Tuesday, 8 June 2010

Gordons Legacy

Firstly this is old news in the blogosphere..............however I felt it had to be reposted.

The reason being a paragraph highlighted below.

It was not written by me originally and I tip my hat to the Leg Iron.


You know what people remember most about you when you leave their presence? They remember most vividly the last thing you said or the last thing you did before you parted company.

That's especially so if the last thing you said or did was particularly brilliant or particularly nasty.

The Brown Gorgon's final act, the one which will be best remembered not only because it was the last thing he did but also because it absolutely defines the man, and his entire movement, was an act of pure, unmitigated spite.
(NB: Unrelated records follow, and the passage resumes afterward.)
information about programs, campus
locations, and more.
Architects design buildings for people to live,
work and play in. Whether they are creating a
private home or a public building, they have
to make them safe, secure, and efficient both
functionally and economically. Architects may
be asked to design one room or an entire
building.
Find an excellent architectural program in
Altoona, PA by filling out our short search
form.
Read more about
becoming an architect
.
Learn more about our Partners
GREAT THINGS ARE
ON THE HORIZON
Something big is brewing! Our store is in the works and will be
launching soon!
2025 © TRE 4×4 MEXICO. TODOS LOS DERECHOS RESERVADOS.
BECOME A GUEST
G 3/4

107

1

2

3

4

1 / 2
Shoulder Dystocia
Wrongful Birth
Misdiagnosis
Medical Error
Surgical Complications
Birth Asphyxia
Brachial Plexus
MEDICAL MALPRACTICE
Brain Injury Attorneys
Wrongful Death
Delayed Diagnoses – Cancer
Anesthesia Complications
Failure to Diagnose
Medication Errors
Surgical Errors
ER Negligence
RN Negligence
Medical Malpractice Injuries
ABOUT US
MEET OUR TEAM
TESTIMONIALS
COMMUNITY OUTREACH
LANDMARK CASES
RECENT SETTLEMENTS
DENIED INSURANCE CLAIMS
On the quiet, with no public announcement, he cut the Prime Monster's salary by £44,000. He did this when he knew he had lost. It was no great personal sacrifice. It was an act of vicious spite born out of his personal vendetta against the Tories. That is his lasting memory which he leaves to us all.

My favourite paragraph of the post!

People of Kirkcaldy and Cowdenbeath, this is the measure of the man - and the party - you voted for. Long may you revere his disgusting self-interest. Long may you revel in your hatred for all those who are not bound by the 'benefits'. Long may you fail to understand where those benefits come from, and long may you rot in Hell for inflicting this nasty and very small man upon us all.

I live about 25 mins from the cess pit that is Cowdenbeath and Kirkcaldy and its true what they say...........put a red rose on a monkey and this bunch of idiots will vote for it.


The Cameroid went ahead with his 5% pay cut for all monsters, including himself, anyway. Moral high ground? He has now taken it, held it and fortified it. Labour now look very cheap and nasty indeed. As errors of judgement go, the Gorgon has excelled even his own record of incredible stupidity. He thinks we will all forget in five years. I will not and I will remind those who do.

Subrosa covers this with measured calm but, I suspect, with gritted teeth.

Obo uses few words but makes the point, but the prize on this story goes to Mr. Eugenides, who sums it up in one.


One day Brown the pigeons will come home to roost.